(Data entries)
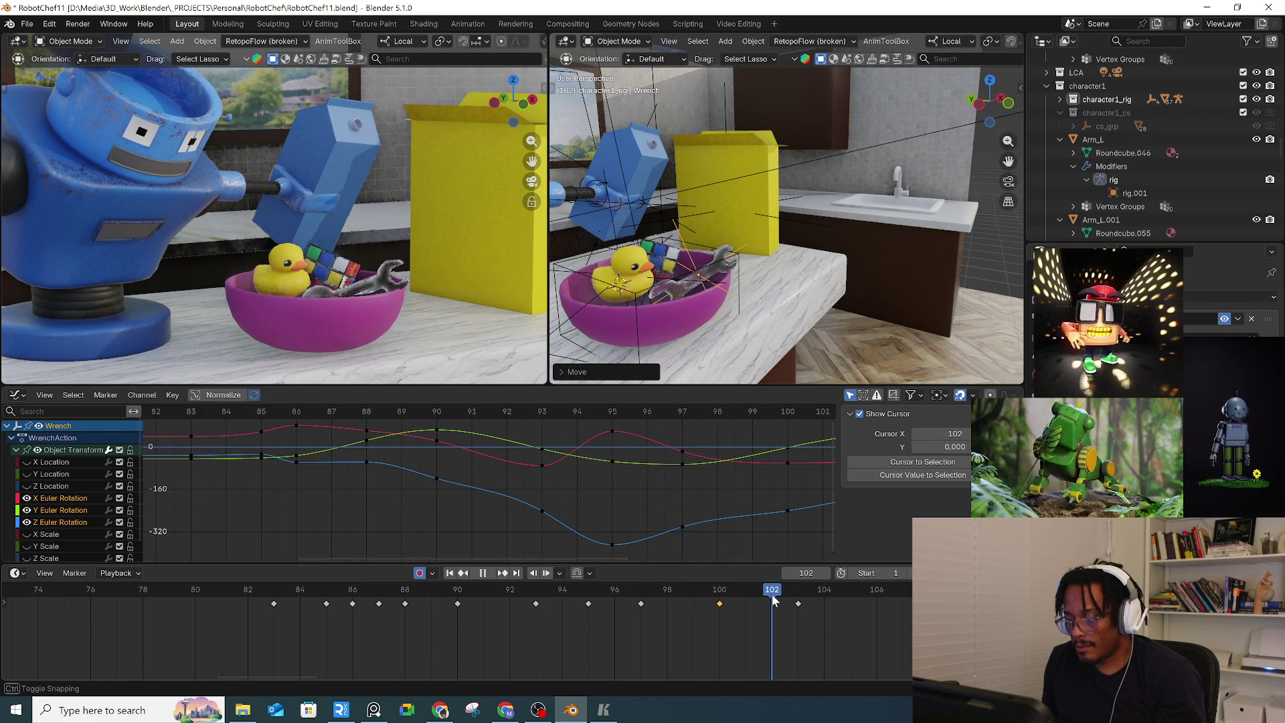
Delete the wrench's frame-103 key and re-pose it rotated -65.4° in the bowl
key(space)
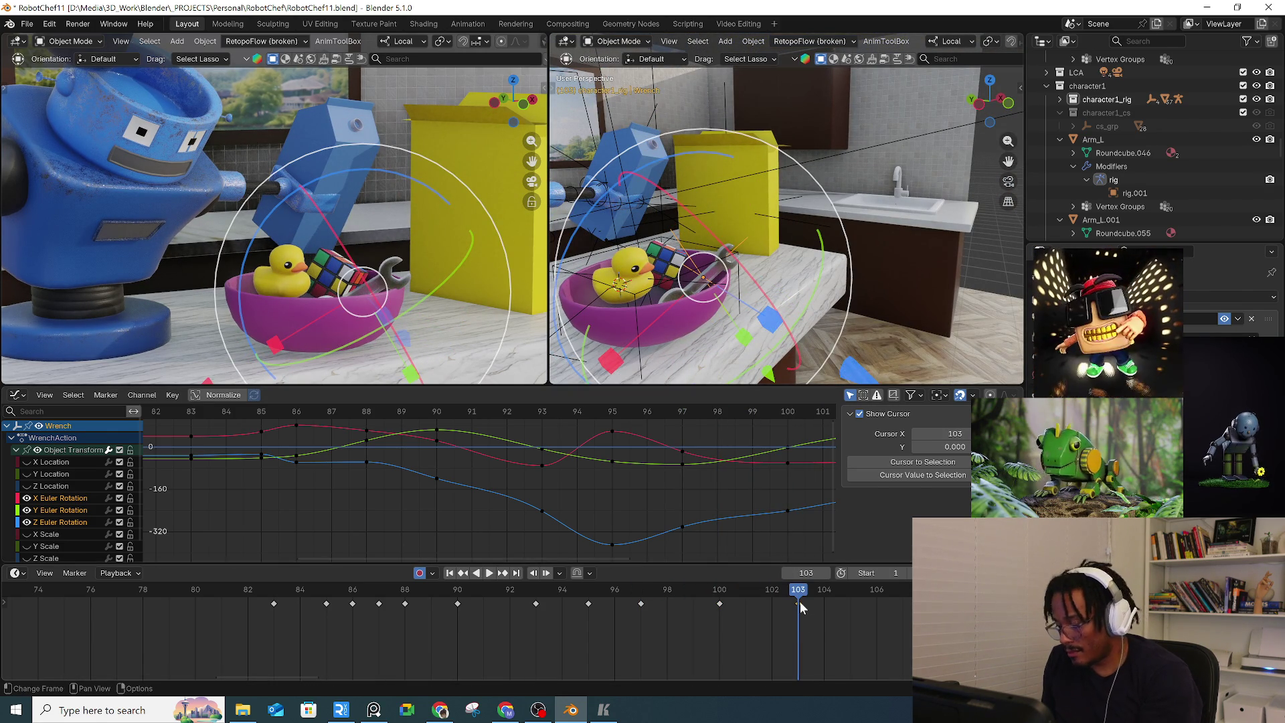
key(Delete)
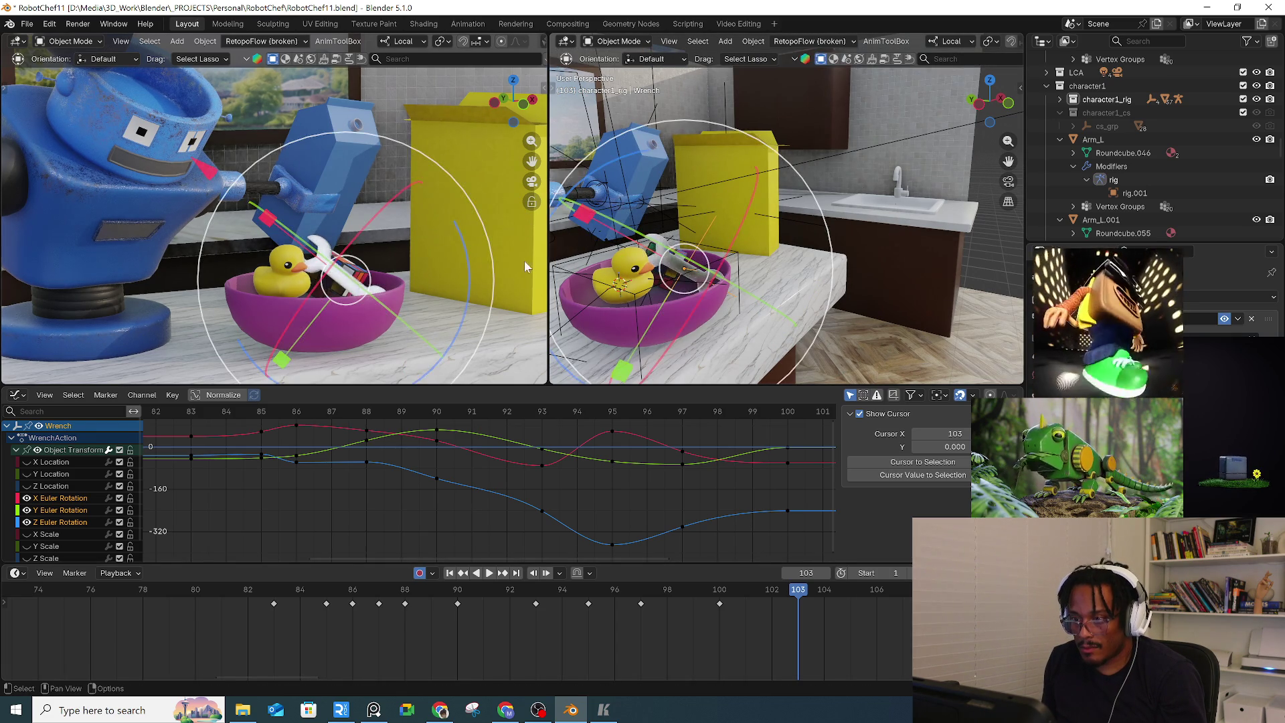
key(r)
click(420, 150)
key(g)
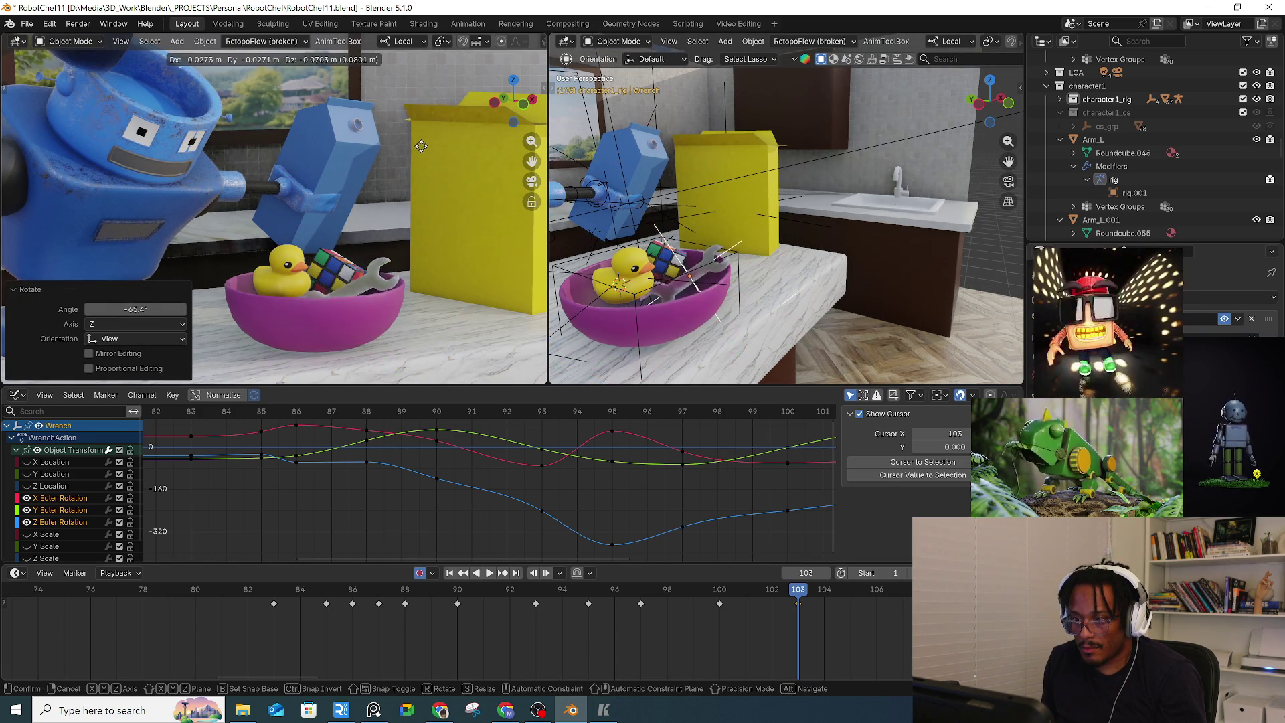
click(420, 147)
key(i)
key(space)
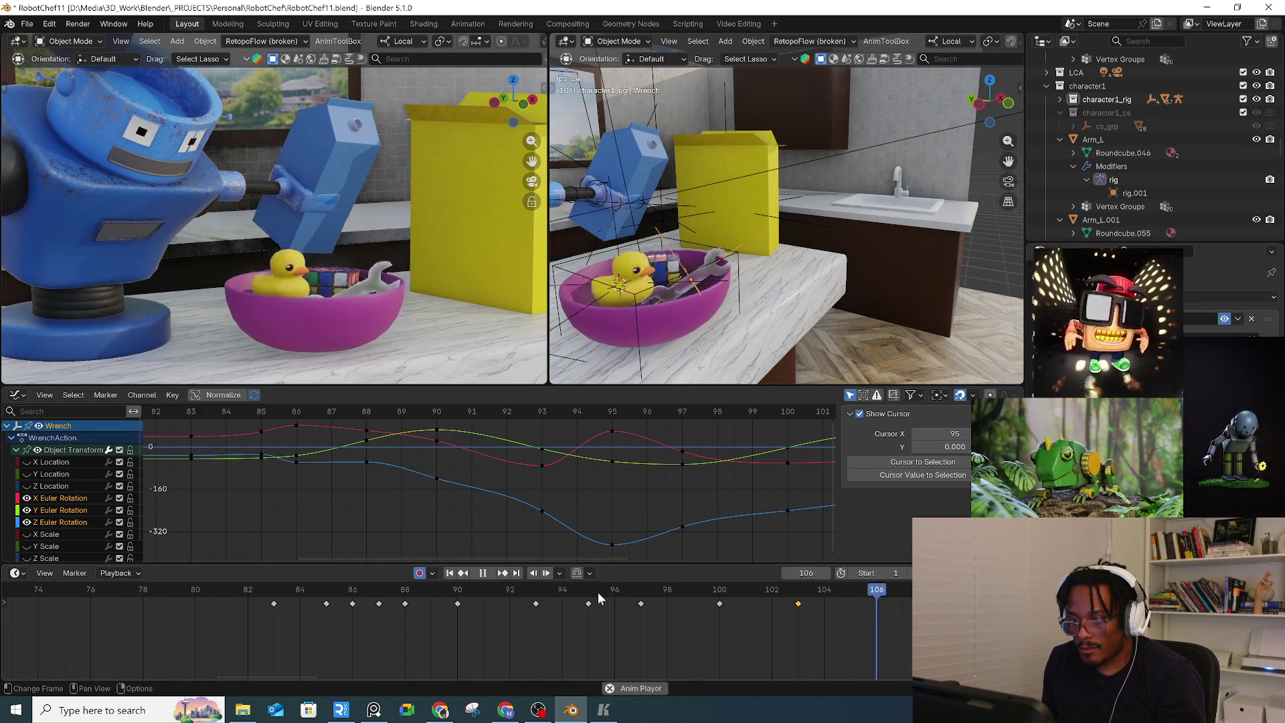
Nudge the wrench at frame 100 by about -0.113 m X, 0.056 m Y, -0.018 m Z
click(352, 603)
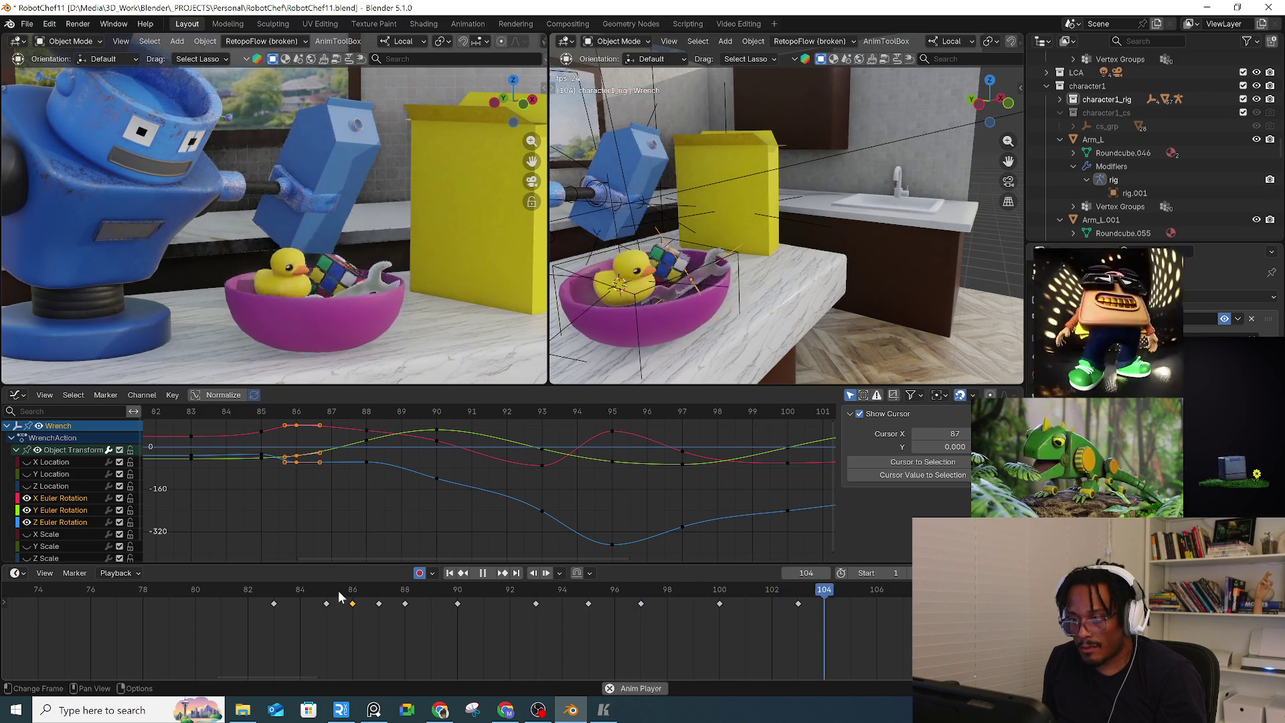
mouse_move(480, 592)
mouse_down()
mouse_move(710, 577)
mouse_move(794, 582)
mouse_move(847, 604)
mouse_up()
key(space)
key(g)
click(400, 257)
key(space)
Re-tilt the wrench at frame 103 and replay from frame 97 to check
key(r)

TASK PROMPT
Because the pictures are not wanted, retype only the text of every record, exactly as given.

SOLUTION TO THIS TASK
Delete the wrench's frame-103 key and re-pose it rotated -65.4° in the bowl
key(space)
key(Delete)
key(r)
click(420, 150)
key(g)
click(420, 147)
key(i)
key(space)
Nudge the wrench at frame 100 by about -0.113 m X, 0.056 m Y, -0.018 m Z
click(352, 603)
mouse_move(480, 592)
mouse_down()
mouse_move(710, 577)
mouse_move(794, 582)
mouse_move(847, 604)
mouse_up()
key(space)
key(g)
click(400, 257)
key(space)
Re-tilt the wrench at frame 103 and replay from frame 97 to check
key(r)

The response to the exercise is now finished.